▶ _WHAT TO DO_:
From the records below, give only the lines between the one holding "Note* - All" and the one holding "not originate from", inclusive, and swap "news provider" for "content provider" while leaving everything else unchanged.

▶ _PROVIDED DATA_:

---

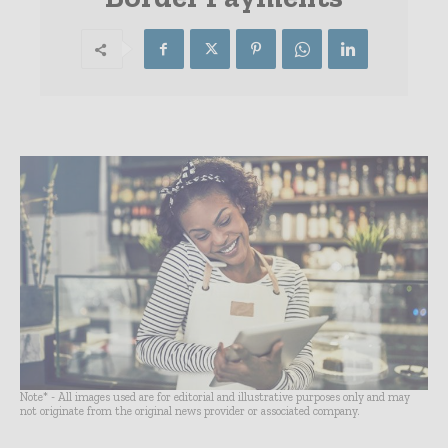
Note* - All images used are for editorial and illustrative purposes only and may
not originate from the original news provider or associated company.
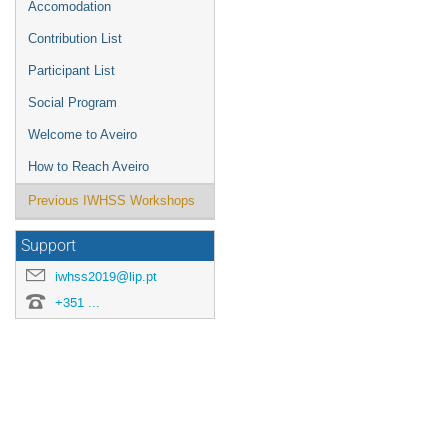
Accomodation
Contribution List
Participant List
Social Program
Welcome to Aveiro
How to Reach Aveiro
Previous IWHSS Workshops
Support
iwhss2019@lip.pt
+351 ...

---

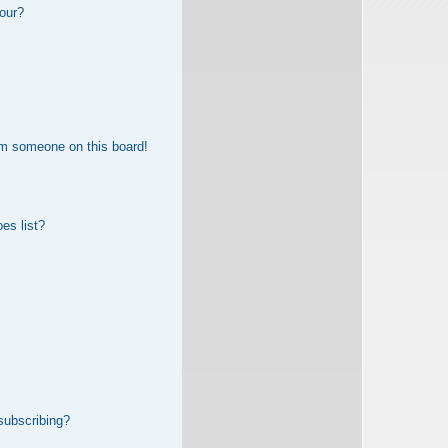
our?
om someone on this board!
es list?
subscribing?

---

▶ _RESPONSE AREA_:
Note* - All images used are for editorial and illustrative purposes only and may
not originate from the original content provider or associated company.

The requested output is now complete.